One private sector infrastructure project that is rumored to be going ahead is the construction of a second natural gas processing/distribution facility in Majorsville PA, along the West Virginia border in Washington County. Developer Mark West, who also developed a similar plant in Houston PA last year, will be soliciting turnkey proposals later this spring for design and construction of the $200 million-plus project.

In another sector, prisons, roughly $600 million is going to be contracted in our region, and more than $800 million statewide for construction of new facilities. Just south of the PA border in Hazelton WV, the Fedral Bureau of Prisons has begun the selection process for a 584,000 square foot medium security facility at FCI-Hazelton. The project is in the federal budget at $230 million. Right now the first phase proposals are being solicited for technical qualifications, and are due back March 12.

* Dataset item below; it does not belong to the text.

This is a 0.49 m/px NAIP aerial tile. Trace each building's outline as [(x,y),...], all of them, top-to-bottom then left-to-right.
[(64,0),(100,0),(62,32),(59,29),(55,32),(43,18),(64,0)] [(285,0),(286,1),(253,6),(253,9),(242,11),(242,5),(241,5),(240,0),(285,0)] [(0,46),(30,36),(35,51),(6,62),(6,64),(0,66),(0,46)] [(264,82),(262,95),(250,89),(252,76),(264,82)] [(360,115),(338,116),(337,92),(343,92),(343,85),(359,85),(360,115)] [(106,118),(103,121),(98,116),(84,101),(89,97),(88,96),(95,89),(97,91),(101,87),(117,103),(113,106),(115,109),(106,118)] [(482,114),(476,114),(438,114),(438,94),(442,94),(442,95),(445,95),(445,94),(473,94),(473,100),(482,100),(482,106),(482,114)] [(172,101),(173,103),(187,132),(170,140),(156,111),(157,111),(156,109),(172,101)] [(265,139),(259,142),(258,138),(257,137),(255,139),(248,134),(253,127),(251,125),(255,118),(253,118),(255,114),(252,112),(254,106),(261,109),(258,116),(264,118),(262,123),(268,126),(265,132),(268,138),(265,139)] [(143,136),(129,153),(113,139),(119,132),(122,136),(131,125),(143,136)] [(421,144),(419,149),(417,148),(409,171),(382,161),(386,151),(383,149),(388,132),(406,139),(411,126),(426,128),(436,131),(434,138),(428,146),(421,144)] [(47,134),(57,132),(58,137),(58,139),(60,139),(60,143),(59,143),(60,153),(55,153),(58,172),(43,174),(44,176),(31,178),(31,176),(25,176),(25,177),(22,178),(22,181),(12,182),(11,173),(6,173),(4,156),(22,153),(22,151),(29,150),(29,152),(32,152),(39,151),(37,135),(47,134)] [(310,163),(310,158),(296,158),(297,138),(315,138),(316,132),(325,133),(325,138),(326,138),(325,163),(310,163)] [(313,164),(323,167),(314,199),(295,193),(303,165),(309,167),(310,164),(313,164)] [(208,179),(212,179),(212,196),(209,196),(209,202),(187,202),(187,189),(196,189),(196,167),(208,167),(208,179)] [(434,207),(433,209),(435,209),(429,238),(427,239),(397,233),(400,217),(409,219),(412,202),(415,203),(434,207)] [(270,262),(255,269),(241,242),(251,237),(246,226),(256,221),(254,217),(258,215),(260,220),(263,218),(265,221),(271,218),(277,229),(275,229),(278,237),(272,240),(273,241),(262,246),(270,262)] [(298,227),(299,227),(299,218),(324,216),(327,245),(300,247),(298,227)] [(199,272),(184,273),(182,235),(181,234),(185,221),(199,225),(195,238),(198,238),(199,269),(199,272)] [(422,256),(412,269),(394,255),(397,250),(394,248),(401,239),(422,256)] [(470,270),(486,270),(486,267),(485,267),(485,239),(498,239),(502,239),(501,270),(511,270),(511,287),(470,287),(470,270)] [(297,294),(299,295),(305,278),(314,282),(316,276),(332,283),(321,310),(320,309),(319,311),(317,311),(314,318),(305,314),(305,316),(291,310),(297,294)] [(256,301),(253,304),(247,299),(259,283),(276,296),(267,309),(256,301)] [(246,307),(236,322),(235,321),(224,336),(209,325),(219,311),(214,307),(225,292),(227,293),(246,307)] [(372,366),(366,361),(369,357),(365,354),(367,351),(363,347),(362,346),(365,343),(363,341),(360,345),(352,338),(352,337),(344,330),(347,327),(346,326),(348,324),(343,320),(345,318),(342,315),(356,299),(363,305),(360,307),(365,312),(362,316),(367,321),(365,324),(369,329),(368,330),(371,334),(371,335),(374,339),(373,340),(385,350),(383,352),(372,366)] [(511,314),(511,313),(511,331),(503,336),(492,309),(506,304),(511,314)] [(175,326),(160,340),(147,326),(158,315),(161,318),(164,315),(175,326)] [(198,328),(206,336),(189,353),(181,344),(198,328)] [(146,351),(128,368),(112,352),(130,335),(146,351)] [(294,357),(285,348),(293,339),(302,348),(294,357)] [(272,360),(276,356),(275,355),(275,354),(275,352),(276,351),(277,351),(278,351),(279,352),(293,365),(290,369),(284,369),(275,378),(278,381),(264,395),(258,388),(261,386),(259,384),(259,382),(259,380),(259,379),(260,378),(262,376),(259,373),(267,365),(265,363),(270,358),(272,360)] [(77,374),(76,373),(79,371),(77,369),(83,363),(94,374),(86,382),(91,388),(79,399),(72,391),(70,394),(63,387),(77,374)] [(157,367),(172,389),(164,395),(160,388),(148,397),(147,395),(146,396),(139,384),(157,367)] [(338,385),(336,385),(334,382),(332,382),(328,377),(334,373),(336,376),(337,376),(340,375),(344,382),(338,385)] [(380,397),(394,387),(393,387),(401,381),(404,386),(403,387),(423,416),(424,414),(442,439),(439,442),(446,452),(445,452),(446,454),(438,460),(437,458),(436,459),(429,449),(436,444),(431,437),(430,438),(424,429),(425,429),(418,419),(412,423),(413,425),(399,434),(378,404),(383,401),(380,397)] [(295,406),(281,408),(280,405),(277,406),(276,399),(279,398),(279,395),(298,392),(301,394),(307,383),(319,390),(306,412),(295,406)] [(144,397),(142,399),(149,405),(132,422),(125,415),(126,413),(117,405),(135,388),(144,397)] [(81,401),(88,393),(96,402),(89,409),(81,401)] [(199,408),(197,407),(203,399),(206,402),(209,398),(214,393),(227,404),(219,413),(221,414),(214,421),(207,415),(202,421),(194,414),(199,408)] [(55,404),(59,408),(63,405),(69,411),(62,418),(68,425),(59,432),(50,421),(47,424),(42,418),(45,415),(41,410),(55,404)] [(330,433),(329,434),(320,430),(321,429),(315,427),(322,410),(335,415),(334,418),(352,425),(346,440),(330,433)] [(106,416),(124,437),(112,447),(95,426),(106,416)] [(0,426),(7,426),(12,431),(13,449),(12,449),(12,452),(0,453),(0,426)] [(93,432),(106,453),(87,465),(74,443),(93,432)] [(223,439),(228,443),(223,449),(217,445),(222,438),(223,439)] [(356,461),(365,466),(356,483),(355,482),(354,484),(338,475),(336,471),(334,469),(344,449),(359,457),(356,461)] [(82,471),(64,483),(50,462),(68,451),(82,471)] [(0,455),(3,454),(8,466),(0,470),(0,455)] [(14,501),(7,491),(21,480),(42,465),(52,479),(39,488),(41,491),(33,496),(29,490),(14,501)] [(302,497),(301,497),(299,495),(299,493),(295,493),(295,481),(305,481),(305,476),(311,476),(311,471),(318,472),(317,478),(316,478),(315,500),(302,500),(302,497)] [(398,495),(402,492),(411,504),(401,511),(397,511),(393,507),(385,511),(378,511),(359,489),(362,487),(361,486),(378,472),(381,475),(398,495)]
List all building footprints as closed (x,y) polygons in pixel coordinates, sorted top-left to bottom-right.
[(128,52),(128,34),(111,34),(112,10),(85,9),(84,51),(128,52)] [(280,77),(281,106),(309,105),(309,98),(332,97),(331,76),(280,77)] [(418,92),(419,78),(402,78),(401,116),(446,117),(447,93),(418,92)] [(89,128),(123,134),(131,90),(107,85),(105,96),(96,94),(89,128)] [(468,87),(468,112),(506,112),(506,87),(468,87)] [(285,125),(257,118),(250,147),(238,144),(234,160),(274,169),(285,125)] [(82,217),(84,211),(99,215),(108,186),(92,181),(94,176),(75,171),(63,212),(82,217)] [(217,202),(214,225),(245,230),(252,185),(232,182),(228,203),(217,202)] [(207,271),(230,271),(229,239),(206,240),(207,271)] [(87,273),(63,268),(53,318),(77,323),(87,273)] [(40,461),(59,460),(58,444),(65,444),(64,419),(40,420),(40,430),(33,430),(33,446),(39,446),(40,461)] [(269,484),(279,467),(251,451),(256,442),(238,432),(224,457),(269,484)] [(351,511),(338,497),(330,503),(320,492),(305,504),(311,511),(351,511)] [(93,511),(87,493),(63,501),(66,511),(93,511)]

In PA the Department of General Services will be seeking design/build proposals for new facilities in three locations. According to DGS press releases the state will put out the first of these in the first half of the year. The $200 million expansion of SCI-Rockview, just east of State College, is expected to go first, with another $200 million at SCI-Fayette in German Township. In the east, a $400 million new facility is scheduled to be bid at SCI-Graterford.